5.7.  De rechtbank oordeelt als volgt. In haar arrest van 23 oktober 1998 (NJ 2000,15) heeft de Hoge Raad bepaald dat de verjaringstermijn van vijf jaar, gelet op de rechtzekerheid welke het instituut van de verjaring beoogt te dienen, een vaste termijn is, waarbij in het algemeen niet kan worden afgeweken van het in artikel
3: 310 lid 1 B.W. vermelde aanvangstijdstip van die termijn. Dit lijdt, aldus de Hoge Raad, echter uitzondering indien de eiser zijn vordering niet geldend heeft kunnen maken, en het niet geldend kunnen maken voortvloeit uit omstandigheden die aan de debiteur moeten worden toegerekend.
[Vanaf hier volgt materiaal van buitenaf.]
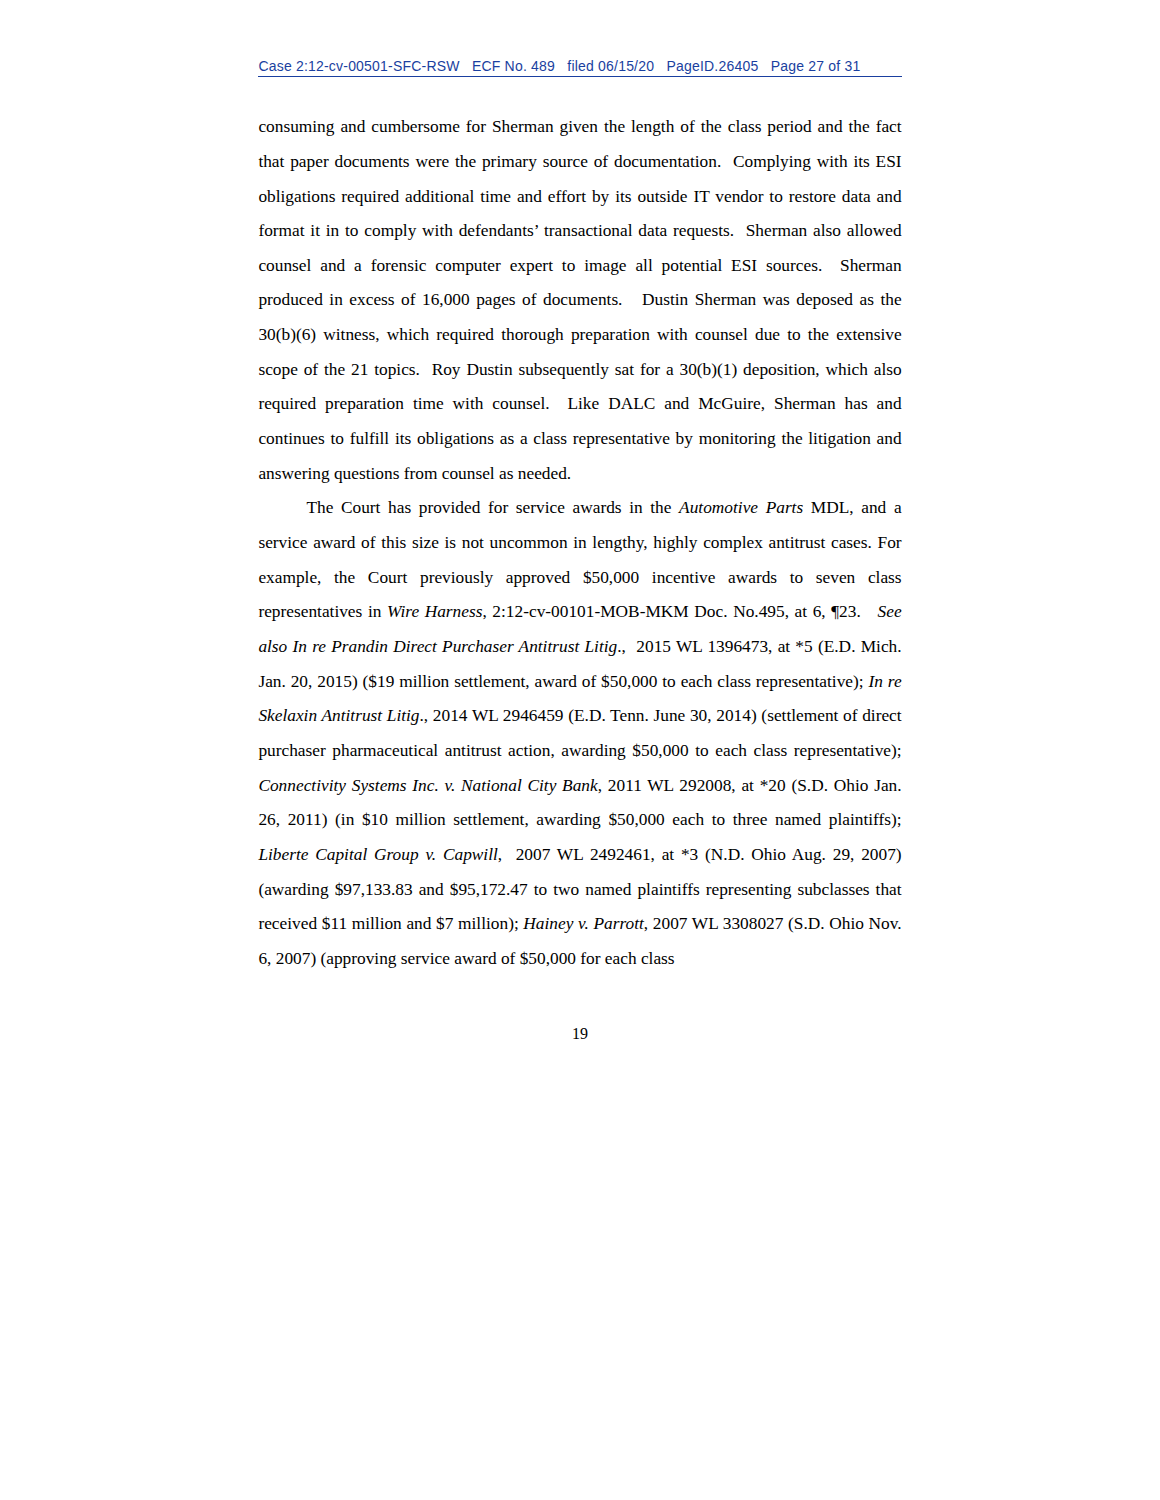Case 2:12-cv-00501-SFC-RSW ECF No. 489 filed 06/15/20 PageID.26405 Page 27 of 31
consuming and cumbersome for Sherman given the length of the class period and the fact that paper documents were the primary source of documentation. Complying with its ESI obligations required additional time and effort by its outside IT vendor to restore data and format it in to comply with defendants’ transactional data requests. Sherman also allowed counsel and a forensic computer expert to image all potential ESI sources. Sherman produced in excess of 16,000 pages of documents. Dustin Sherman was deposed as the 30(b)(6) witness, which required thorough preparation with counsel due to the extensive scope of the 21 topics. Roy Dustin subsequently sat for a 30(b)(1) deposition, which also required preparation time with counsel. Like DALC and McGuire, Sherman has and continues to fulfill its obligations as a class representative by monitoring the litigation and answering questions from counsel as needed.
The Court has provided for service awards in the Automotive Parts MDL, and a service award of this size is not uncommon in lengthy, highly complex antitrust cases. For example, the Court previously approved $50,000 incentive awards to seven class representatives in Wire Harness, 2:12-cv-00101-MOB-MKM Doc. No.495, at 6, ¶23. See also In re Prandin Direct Purchaser Antitrust Litig., 2015 WL 1396473, at *5 (E.D. Mich. Jan. 20, 2015) ($19 million settlement, award of $50,000 to each class representative); In re Skelaxin Antitrust Litig., 2014 WL 2946459 (E.D. Tenn. June 30, 2014) (settlement of direct purchaser pharmaceutical antitrust action, awarding $50,000 to each class representative); Connectivity Systems Inc. v. National City Bank, 2011 WL 292008, at *20 (S.D. Ohio Jan. 26, 2011) (in $10 million settlement, awarding $50,000 each to three named plaintiffs); Liberte Capital Group v. Capwill, 2007 WL 2492461, at *3 (N.D. Ohio Aug. 29, 2007) (awarding $97,133.83 and $95,172.47 to two named plaintiffs representing subclasses that received $11 million and $7 million); Hainey v. Parrott, 2007 WL 3308027 (S.D. Ohio Nov. 6, 2007) (approving service award of $50,000 for each class
19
Onder dergelijke omstandigheden is het naar maatstaven van redelijkheid en billijkheid onaanvaardbaar dat de debiteur zich erop kan beroepen dat de vijfjarige verjaringstermijn een aanvang heeft genomen op het in artikel 3:310 lid 1 BW omschreven aanvangstijdstip daarvan. De verjaringstermijn neemt dan pas een aanvang wanneer die omstandigheden het kunnen geldend maken van de vordering niet langer verhinderen.

5.8.  De door Achmea aangevoerde omstandigheden leiden naar het oordeel van de rechtbank noch op zichzelf, noch in onderling verband en samenhang bezien, tot de conclusie dat (a) Achmea haar vordering jegens mr. [X] niet geldend heeft kunnen maken, en (b) dat dit niet geldend kunnen maken van de vordering jegens mr. [X] voortvloeit uit omstandigheden die aan mr. [X] moeten worden toegerekend. Het door mr. [X] gedane beroep op verjaring is naar maatstaven van redelijkheid en billijkheid dan ook niet onaanvaardbaar. Zoals hiervoor reeds is overwogen, was Achmea na ontvangst van de doorgezonden brieven van het Waarborgfonds bekend met het feit dat haar raadsman een (mogelijke) beroepsfout had gemaakt. Toezeggingen van mr. [X] dat hij zijn financiële verantwoordelijkheid voor deze beroepsfout zou nemen, betekenden geenszins dat Achmea haar vordering jegens mr. [X] niet geldend kon of hoefde te maken, te minder nu gesteld noch gebleken is dat die toezeggingen er op neer kwam dat
mr. [X] dan wel zijn beroepsverzekeraar de gehele schade op zich zou nemen en de toezegging niet beperkt was tot in mindering van bepaalde kosten op de factuur van mr [X]. Achmea heeft voorts geen omstandigheden aangevoerd die eraan in de weg stonden dat zij ondanks deze toezeggingen, al was het slechts op formele gronden, de verjaring van haar vordering jegens mr. [X] tijdig stuitte.

 Conclusie
5.9.  Gelet op hetgeen hiervoor is overwogen, slaagt het verjaringsverweer van mr. [X] en dienen de vorderingen van Achmea reeds op die grond te worden afgewezen. De overige stellingen en weren behoeven dan ook geen bespreking meer.